Funktion: Berater
Die Aufgabe
Wenn in Paris die Verhandlungen in die entscheidende Phase gehen, beginnt für Hans Verolme die Zeit des Phrasen-Pokers. Der Niederländer, der mit seiner Familie in Berlin lebt, gehört zur Gruppe derer, die auf den Verlauf der Verhandlungen und dessen Ergebnisse am Ende so viel Einfluss nehmen wie die Verhandler selbst. Er lässt sich von Delegierten erzählen, welche Formulierungen aus dem Vertragsentwurf in welcher Weise diskutiert werden, versucht, Zusammenhänge herzustellen, und berät seine Klienten darin, mit welcher Strategie sie in die nächste Runde gehen.
Der Entwurf, mit dem die Delegierten zu Beginn des Gipfels in die Verhandlungen gehen, hat über 50 Seiten.
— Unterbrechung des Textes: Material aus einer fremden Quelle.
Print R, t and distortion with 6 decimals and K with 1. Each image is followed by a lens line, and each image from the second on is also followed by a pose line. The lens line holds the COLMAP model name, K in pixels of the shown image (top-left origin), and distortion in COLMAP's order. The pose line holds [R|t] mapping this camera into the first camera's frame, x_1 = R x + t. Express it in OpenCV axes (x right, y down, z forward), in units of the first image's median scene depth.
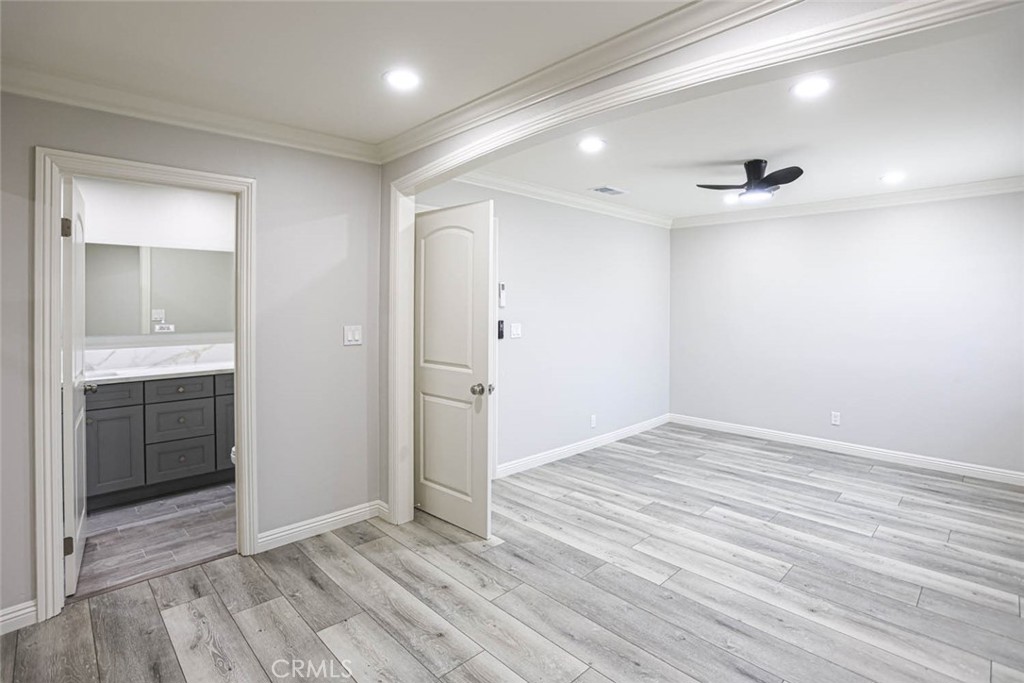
lens RADIAL K [[503.1, 0, 515.0], [0, 503.1, 308.5], [0, 0, 1]] dist [-0.068488, 0.024753]
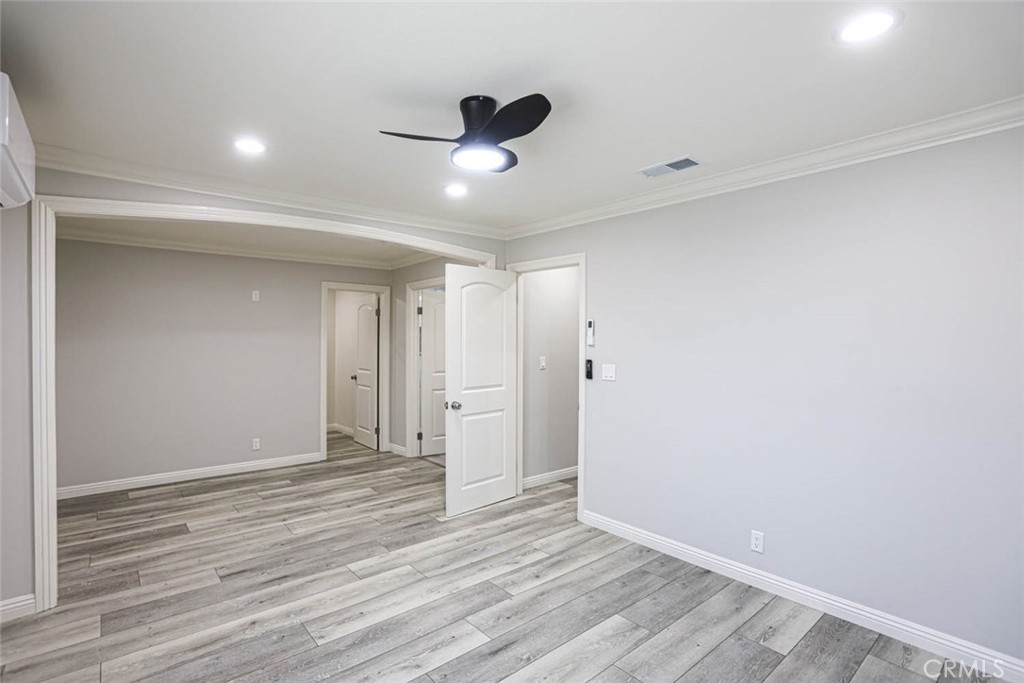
lens RADIAL K [[489.1, 0, 503.8], [0, 489.1, 338.4], [0, 0, 1]] dist [-0.070869, 0.030449]
pose [[-0.079480, -0.006368, -0.996816, 1.324249], [-0.007491, 0.999955, -0.005791, -0.015726], [0.996808, 0.007007, -0.079524, 1.327198]]
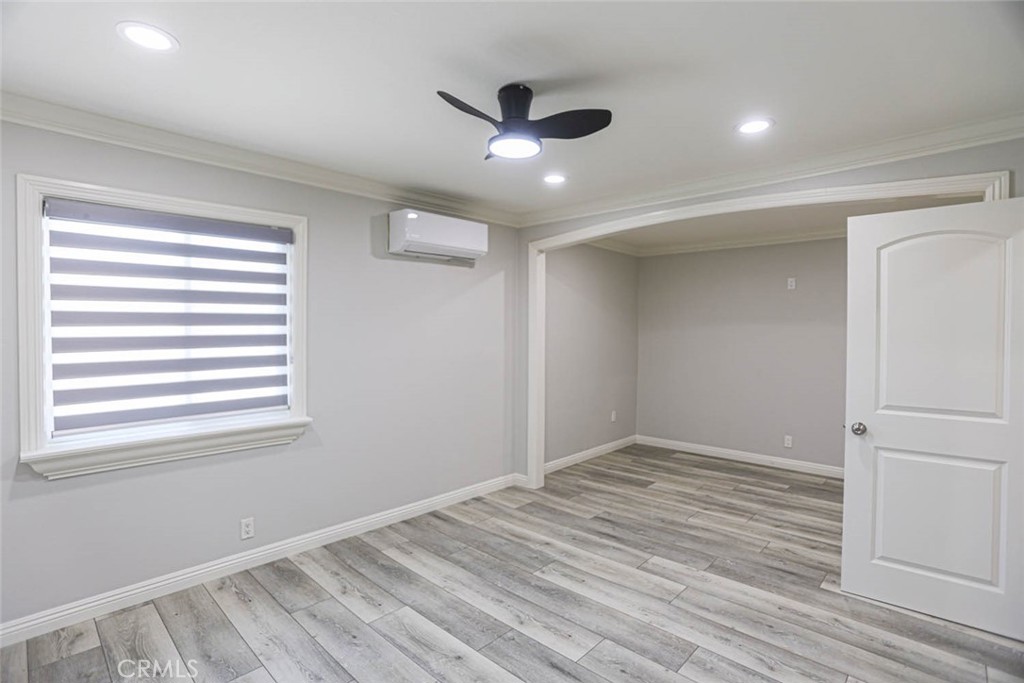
lens RADIAL K [[501.9, 0, 498.1], [0, 501.9, 336.9], [0, 0, 1]] dist [-0.072092, 0.032489]
pose [[-0.999778, -0.008871, -0.019128, 0.641866], [-0.009262, 0.999749, 0.020420, -0.018143], [0.018942, 0.020592, -0.999609, 1.986535]]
Darin stehen noch viele Formulierungen, die einander entgegen stehen und die vielen verschiedenen Positionen der Länder repräsentieren. Damit daraus ein Vertrag wird, auf den sich alle einigen können, sind viele Kompromisse notwendig. Verolme ist einer derer, die in vielen Gesprächen und Workshops im Hintergrund an den Lösungen arbeiten.
"Es macht etwas mit dir,
wenn du Landschaften vertrocknen siehst."Hans Verolme
Als strategischer Berater arbeitet der 51-jährige Niederländer für Regierungen und Nicht-Regierungsorganisationen aus Nordamerika, Asien und Afrika. Welche – darüber spricht er nicht. Seine Arbeit fußt auf dem Vertrauen, das seine Klienten zu ihm haben. Keinem Land und keiner NGO gefiele es, wenn während eines Klimagipfels bekannt würde, für wen ihr Berater sonst noch arbeitet. In den vergangenen Monaten unterstützte er beispielsweise ein Land dabei, die freiwilligen Klimaschutz-Ziele zu berechnen. Das Einzige, was er verraten möchte: „Aus persönlicher Überzeugung arbeite ich nur für die progressiven Länder, die es ernst meinen mit dem Kampf gegen den Klimawandel.“ Ob das stimmt, ist nicht überprüfbar. Er hat keine Website und keine Broschüren. Verolme ist einer der Unsichtbaren von Paris.
Der Übersetzungsservice
In die Verhandlungen um den neuen Klimavertrag fließt seine gesamte persönliche wie berufliche Biographie. Er beriet die britische Regierung und war Direktor des globalen Klimawandel-Programms beim WWF. Warum ihn der Klimawandel nicht loslässt? „Es macht etwas mit dir, was man in Worten nicht beschreiben kann, wenn man in der Arktis sieht, wie ein Teil eines Eisbergs ins Wasser stürzt oder in Afrika Landschaften vertrocknen.“ Seine Aufgabe sieht er deshalb auch darin, die abstrakten Begriffe aus dem Klimavertrag in eine Sprache zu übersetzen, die diejenigen verstehen, die der Klimawandel jetzt schon unmittelbar trifft. Dorthin, wo aus dem Wort „Adaption“ konkrete Maßnahmen werden, die Menschen dabei helfen, mit den Folgen des Klimawandels zurecht zu kommen. „Ich würde sonst verrückt werden, wenn ich pro Woche nur ein Komma im Vertragstext verschieben könnte und das Fortschritt nennen müsste.“
Sein Ziel
Verolme verfolgt in Paris ein großes Ziel. Das Abkommen muss sicherstellen, dass die Temperaturerwärmung nicht über die zwei Grad gegenüber dem vorindustriellen Zeitalter hinausgeht. Er sitzt da in einer komfortableren Situation als viele Delegierte. Verolme weiß, in welcher Zwangsjacke viele oft stecken. Sie müssen mitunter in der Öffentlichkeit Positionen verkaufen, die sich nicht mit ihren eigenen Überzeugungen decken. Die Kurzfristigkeit, mit der Regierungen ihre Entscheidungen treffen, und die Ambitionen, mit der viele Delegierte in die Verhandlungen gehen, sind so unterschiedlich wie Sprinter und Marathonläufer. Doch Verolme ist überzeugt: „In Paris wird nur erfolgreich verhandeln können, wer über die Kurzzeit-Ziele seiner Heimatländer hinausblickt.“ Dazu seinen Teil beizutragen, ist sein größter Ehrgeiz.